Oftentimes, I feel as though I am juggling an excessively large plate overflowing with schoolwork, friendships, commitments and more. As college students, this is relatively normal, as we are preoccupied with assessing our past, present and future at one time. Now, finals are approaching, it’s getting nice outside and we have spent the entire semester in a tightly bound routine comprised of five elements: think, eat, sleep, work and celebrate.

In college, a time of pressure, it is easy to get overwhelmed. Feelings of stress and conflicts with friends, family and roommates are anything but foreign. Pressure and stresses loom from any direction. At times, our innermost and most delicate issues haunt us, disrupting life’s charm.

To verbalize our feelings, emotions and concepts eases the difficulties and burdens. To find a friend or an alternative supportive measure brings comfort. Humans are innately drawn toward expressing our troubles through introspective thoughts and verbalizing our reflections.

Talking to someone – that could be the solution to balancing all that life tosses in our path.
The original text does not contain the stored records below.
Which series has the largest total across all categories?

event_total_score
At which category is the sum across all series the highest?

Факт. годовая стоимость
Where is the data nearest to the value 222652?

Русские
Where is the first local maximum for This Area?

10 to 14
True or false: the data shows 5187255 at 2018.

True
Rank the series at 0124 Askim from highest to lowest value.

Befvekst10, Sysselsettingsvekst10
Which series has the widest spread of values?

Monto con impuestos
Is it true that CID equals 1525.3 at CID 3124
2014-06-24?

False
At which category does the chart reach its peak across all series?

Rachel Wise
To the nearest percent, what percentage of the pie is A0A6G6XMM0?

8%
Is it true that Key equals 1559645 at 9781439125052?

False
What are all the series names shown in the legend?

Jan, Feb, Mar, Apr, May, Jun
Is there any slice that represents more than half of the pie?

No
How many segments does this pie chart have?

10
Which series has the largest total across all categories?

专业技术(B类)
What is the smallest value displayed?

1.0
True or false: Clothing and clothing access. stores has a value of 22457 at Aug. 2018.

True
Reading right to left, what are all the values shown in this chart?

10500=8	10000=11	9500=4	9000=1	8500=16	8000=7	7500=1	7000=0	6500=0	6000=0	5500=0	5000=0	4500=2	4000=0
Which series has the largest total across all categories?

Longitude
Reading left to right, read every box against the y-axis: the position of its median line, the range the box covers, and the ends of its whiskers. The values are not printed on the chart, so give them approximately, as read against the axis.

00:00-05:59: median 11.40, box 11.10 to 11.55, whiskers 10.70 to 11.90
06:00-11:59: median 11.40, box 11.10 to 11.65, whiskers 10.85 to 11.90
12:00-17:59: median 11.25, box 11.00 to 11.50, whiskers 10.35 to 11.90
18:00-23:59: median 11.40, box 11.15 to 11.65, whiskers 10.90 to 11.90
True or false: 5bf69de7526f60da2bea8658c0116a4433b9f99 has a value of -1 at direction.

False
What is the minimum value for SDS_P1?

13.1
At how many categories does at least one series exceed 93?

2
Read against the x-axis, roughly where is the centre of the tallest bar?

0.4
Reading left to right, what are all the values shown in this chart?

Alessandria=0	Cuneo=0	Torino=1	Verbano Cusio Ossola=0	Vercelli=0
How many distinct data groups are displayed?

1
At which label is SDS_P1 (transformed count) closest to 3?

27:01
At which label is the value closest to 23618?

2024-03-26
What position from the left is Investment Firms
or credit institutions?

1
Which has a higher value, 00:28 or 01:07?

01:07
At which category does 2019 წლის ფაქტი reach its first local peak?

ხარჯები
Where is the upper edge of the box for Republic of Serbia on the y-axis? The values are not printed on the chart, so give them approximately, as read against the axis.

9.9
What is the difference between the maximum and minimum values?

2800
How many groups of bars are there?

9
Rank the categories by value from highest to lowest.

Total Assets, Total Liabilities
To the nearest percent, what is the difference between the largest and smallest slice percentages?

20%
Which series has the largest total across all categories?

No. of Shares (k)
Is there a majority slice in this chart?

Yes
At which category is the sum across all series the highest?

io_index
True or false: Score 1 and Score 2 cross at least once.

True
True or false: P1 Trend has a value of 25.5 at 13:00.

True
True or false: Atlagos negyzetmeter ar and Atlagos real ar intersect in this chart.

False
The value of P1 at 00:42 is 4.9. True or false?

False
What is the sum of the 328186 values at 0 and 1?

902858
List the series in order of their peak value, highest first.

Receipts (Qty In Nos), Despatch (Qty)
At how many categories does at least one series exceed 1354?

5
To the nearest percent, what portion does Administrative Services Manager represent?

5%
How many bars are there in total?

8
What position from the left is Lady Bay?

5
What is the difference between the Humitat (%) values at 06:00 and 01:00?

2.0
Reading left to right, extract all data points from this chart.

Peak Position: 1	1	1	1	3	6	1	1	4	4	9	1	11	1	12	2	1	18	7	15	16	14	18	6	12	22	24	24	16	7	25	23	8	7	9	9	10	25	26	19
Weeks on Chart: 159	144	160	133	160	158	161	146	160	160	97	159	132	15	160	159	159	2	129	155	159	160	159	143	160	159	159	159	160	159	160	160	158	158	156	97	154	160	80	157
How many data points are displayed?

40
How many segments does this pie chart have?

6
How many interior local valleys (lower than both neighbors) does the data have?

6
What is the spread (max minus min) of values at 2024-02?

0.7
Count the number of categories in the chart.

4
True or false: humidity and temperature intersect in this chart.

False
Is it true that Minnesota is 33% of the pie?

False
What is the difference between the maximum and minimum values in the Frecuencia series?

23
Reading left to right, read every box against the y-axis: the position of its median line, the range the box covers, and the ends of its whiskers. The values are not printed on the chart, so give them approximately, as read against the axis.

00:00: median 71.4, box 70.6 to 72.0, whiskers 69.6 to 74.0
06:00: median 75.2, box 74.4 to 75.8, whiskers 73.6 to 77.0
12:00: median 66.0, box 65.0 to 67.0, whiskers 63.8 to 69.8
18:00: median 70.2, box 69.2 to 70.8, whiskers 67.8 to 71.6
A supportive shoulder, a kind ear, an outside perspective can grant the relief or boost from whatever consumes our minds.

A genuine resource exists within our campus community. That resource, a completely confidential and student-run organization, embraces the call for help on any occasion. The HELP Center, a peer counseling and crisis intervention hotline, has been student-run for more than 30 years and strives on confidentiality, tolerance and peer perspectives.

Whether a caller needs to dispatch any stresses or consuming thoughts, seeks resources or aid in trying moments or just needs to let the mind talk, HELP Center counselors are trained to address any issue, whether big or small, crisis or not.

With extensive resources at our disposal, HELP Center volunteers are a tremendously supportive and dedicated assemblage of students who care about talking to you. It’s hard to open up to a stranger, yes, but a peer can earnestly care for your feelings, comfort and welfare. On a call, there is no pressure or making of judgments, just a counselor who wants to hear what the caller has to share.

The counselors at HELP Center are volunteers who juggle school and life’s issues, too. Volunteers go through comprehensive training because they must feel the concern and desire to serve their peers during weighty moments.

I hold the utmost confidence in this comforting and trusting peer resource. As volunteers, we are trained to listen to you and dedicated to providing this wonderful service to our peers.

The HELP Center’s services are geared toward the caller and the peer community. Volunteers maintain anonymity while providing a personal touch through the phone. All services are free. The caller drives the call, not the HELP Center representative.

Counselors are available by phone at (301) 314-HELP. Walk-in counseling and free pregnancy testing are also available. The HELP Center’s hours are 2 p.m. to 2 a.m. Monday through Thursday, 2 p.m. to 10 p.m. Friday and 4 p.m. to midnight Saturdays and Sundays.

On behalf of the HELP Center volunteers, I sincerely wish you all the best of luck on final exams and upcoming events and hope you have an enjoyable and relaxing summer.